Members of the Country Land and Business Association (CLA) have pledged to renew an agreement which would allow a network of underground cables to be laid on their land to improve lacklustre broadband connections for rural homes and businesses, but only if the Government truly commits to ending the rural-urban connectivity divide.

The offer comes from the CLA in response to a call for evidence from the Department for Culture, Media and Sport on extending local full fibre broadband networks.

More than £1bn of investment to boost the UK’s digital infrastructure was announced by the Chancellor Philip Hammond in his 2016 Autumn Statement.

The Government has promised that the investment will help to deliver faster and more reliable broadband for homes and businesses and it intends to deliver the investment in partnership with local areas.
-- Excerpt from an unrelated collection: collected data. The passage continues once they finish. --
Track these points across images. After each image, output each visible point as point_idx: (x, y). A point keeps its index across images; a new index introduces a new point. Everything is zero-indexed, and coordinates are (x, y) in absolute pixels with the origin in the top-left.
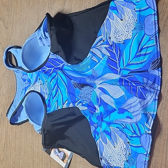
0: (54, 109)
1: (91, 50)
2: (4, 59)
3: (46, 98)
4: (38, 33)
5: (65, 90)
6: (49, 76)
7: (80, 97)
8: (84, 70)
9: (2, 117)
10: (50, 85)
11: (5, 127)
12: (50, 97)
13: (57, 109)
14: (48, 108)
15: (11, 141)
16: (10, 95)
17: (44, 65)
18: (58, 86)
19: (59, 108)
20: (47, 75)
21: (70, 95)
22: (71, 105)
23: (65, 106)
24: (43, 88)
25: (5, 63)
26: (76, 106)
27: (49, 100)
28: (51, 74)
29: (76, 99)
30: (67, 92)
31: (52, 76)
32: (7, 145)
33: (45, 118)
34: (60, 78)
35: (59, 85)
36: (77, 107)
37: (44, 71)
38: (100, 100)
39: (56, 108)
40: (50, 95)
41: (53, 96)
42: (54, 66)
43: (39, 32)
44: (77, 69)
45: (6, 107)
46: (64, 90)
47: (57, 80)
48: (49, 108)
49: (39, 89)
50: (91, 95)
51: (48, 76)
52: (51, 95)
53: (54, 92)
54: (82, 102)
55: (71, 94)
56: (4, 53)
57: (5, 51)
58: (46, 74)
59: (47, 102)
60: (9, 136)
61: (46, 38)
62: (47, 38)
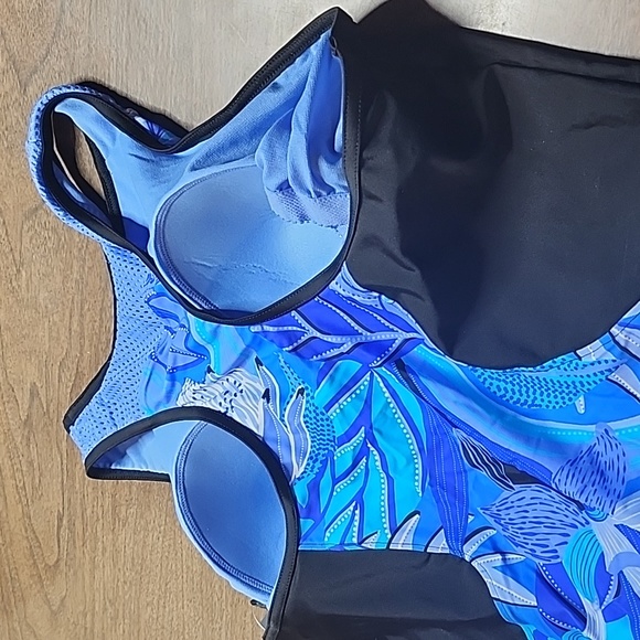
0: (342, 544)
1: (614, 330)
2: (31, 160)
3: (297, 473)
4: (272, 156)
5: (411, 460)
6: (322, 374)
7: (498, 519)
8: (544, 401)
9: (36, 402)
10: (325, 423)
11: (55, 449)
12: (320, 474)
13: (360, 544)
14: (306, 524)
15: (92, 518)
16: (75, 326)
17: (296, 310)
18: (370, 438)
19: (370, 544)
20: (310, 365)
21: (435, 494)
22: (440, 546)
23: (403, 542)
24: (283, 421)
25: (38, 186)
26: (467, 558)
27: (314, 488)
28: (330, 362)
29: (471, 518)
30: (420, 471)
31: (338, 377)
32: (72, 524)
33: (289, 570)
34: (387, 395)
35: (380, 432)
36: (474, 564)
37: (291, 337)
38: (614, 584)
39: (355, 540)
40: (318, 465)
41: (340, 471)
42: (357, 327)
43: (279, 152)
44: (496, 383)
45: (56, 367)
46: (402, 462)
47: (368, 404)
48: (310, 522)
49: (260, 420)
50: (564, 539)
51: (314, 376)
52: (324, 463)
53: (344, 455)
54: (502, 544)
55: (446, 489)
56: (32, 125)
57: (35, 113)
58: (299, 355)
59: (300, 492)
60: (80, 496)
61: (319, 195)
62: (331, 190)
Funding for new full fibre business connections will be prioritised under the plans and the current call for evidence is designed to inform the development of the Government’s proposals.

Charles Trotman, senior business and economics adviser at the CLA, which represents 30,000 landowners across England and Wales, said: “This consultation marks a major departure from previous government policy on improving connectivity and is in line with many recommendations made by the CLA on the future of rural broadband.

“We fully support the Government’s commitment to full fibre roll out to improve broadband and mobile coverage. This latest push must end the long running rural-urban divide once and for all.

“We are looking for government and industry to set out more specific plans that show where and when digital infrastructure will be upgraded in rural areas.

“We are also calling for a new marketing effort to ensure rural home and business owners are aware when new connections become available.”

Mr Trotman added that if the Government followed through on its commitment, the CLA was prepared to work with the industry to negotiate an overarching agreement between landowners and infrastructure providers for access to deliver a network of underground fixed lines.

“Such a deal has the potential to dramatically advance broadband provision in rural areas,” he said.

Whitehall funding has supported the roll out of so-called superfast broadband - involving internet speeds of greater than 24 megabits per second - to areas of the UK where roll out has proven to be economically unviable to commercial providers such as BT and Virgin Media. These parts of the country are mostly rural areas.

The Government announced in March last year that it had reached its target to support coverage to 90 per cent of the country.

Its next target is to achieve 95 per cent coverage by December this year but it remains uncertain how and when connectivity will get tothe hardest to reach and most deeply rural final five per cent.